11-08-2015 06:26 AM
I am tring to figure out an issue which bothers me for quite some time, maybe you can help me understanding it. I wrote a SAS program to simulate the power (power analysis) for an experiment, where I have two groups (Treatment and Control), for treating some eye condition. Each subject will contribute both eyes, and therefore the observations are NOT independent, and the outcome is binary: 1 = success, 0 = failure.
Under the prior assumptions regarding the probability of success in both groups, and regarding the correlation within a subject, I used some theory of probability to calculate the probability for each of the following events (for each group):
Using these probabilities, I have simulated data (using the RAND TABLE function). I did this 1000 times, and for each dataset, I ran a model to obtain a P-value, and then the power (for a given sample size) was the number of significant P-values out of 1000.
And now for my question. I tried to model using both GLIMMIX and GENMOD. While GLIMMIX performed reasonably (only a few single models did not converge), using GENMOD a relatively large number of modle did not converge (still the majority did). What I wanted to know, is why this has happened.

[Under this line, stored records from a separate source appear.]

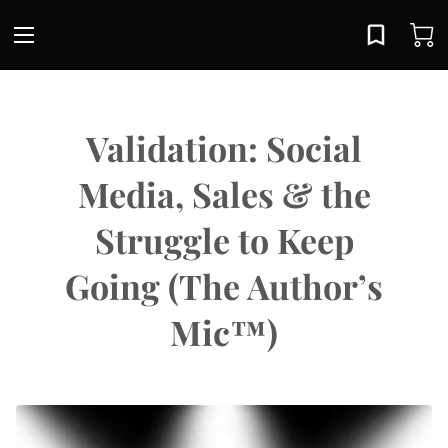
Validation: Social
Media, Sales & the
Struggle to Keep
Going (The Author’s
Mic™)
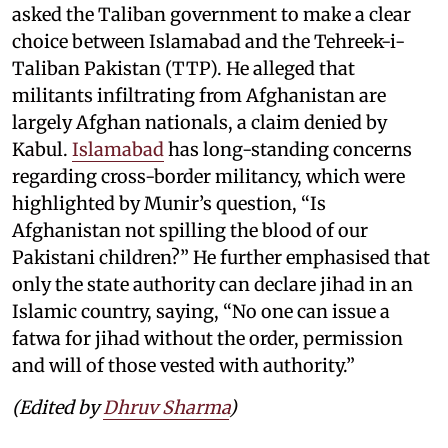
asked the Taliban government to make a clear
choice between Islamabad and the Tehreek-i-
Taliban Pakistan (TTP). He alleged that
militants infiltrating from Afghanistan are
largely Afghan nationals, a claim denied by
Kabul.
Islamabad
has long-standing concerns
regarding cross-border militancy, which were
highlighted by Munir’s question, “Is
Afghanistan not spilling the blood of our
Pakistani children?” He further emphasised that
only the state authority can declare jihad in an
Islamic country, saying, “No one can issue a
fatwa for jihad without the order, permission
and will of those vested with authority.”
(Edited by
Dhruv Sharma
)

part of my code are below:
%let pt = 0.7, 0.75, 0.8; %let pc = 0.2, 0.3, 0.4; %let corr = 0.2, 0.3, 0.4; %let n = 20, 25; %let NumSamples = 1000; data Sim;*(keep=SampleID i c x); call streaminit(4321); Do pt=&pt; Do pc=&pc; Do corr=&corr; Do N=&n; /*calculating probabilities*/ /*Simulate the data using RAND*/ output; end; end; end; end; end; end; end; run; proc glimmix data = Simulateddata ;* method=quad; by pt pc corr N SampleID; class ID Group Eye; model outcome(event='1') = Group / dist=binary solution; random Eye/residual type=unr subject=ID ; * r side was used so I can see that I actually got the correlation I wanted; lsmeans Group/ilink; ods output ParameterEstimates = GLMMs(where=(Group=2)); run;
So this worked more or less fine, while GEE did not converge in more than 100 cases out of 1000. Any idea why ? I have the book of Stroup on GLMM's, if the answer is there, can you please refer me to the point where it is explained ?
Thank you very much !
11-09-2015 03:14 PM
I can't tell if you are fitting the right model since you don't give the full simulation code. Don't know what group and ID are, based on your code. I assume the right model. You should note that when you use a 'residual' for binary or binomial data, you are getting quasi-likelihoods, not true likelihoods. It is difficult to interpret an R-side var-covar matrix with binary data, other than it is giving you desired inflation of the SEs of the fixed effect parameters (and adjustments for test statistics). But this is just background. GENMOD and GLIMMIX use different estimation methods, even for working correlation matrix models, such as the one you are using. The actual algorithm is different. So, one may converge more readily than the other for certain types of data sets and models.